Auguste Jal (12 April 1795, in Lyon – 5 April 1873) was a French writer who wrote on maritime archaeology and history.

==Biography==
He was educated at the naval school in Brest, and led a company of the cadets in the defense of Paris during the Hundred Days (1815). His first literary work was published in the journals Le Fureteur, Le Miroir, and Le Pandore. Later he became well known as an art critic. In 1831 he received official charge of the marine archives.

==Works==
He became known as the author of numerous works on art, and especially on maritime archaeology. His works include:
- Scènes de la vie maritime ("Scenes from life at sea", 3 vols., Paris, 1832)

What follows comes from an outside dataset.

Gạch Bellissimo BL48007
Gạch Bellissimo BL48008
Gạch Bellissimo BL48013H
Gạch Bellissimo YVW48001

- Archéologie navale ("Naval archaeology", 2 vols., 1839) Written in connection with his administration of the marine archives.
- Glossaire nautique ("Nautical glossary", 1848) Written in connection with his administration of the marine archives. It won the second Gobert Prize.
- La flotte de César ("Caesar's fleet", 1861)
- Dictionnaire critique de biographie et d'histoire ("Critical dictionary of biography and history", 1864) Published with the goal of revising errors and of filling in gaps in encyclopedias.
- Dictionnaire critique de biographie et d'histoire, 2nd edition, 1872
- Souvenirs d'un homme de lettres (1877) His memoirs.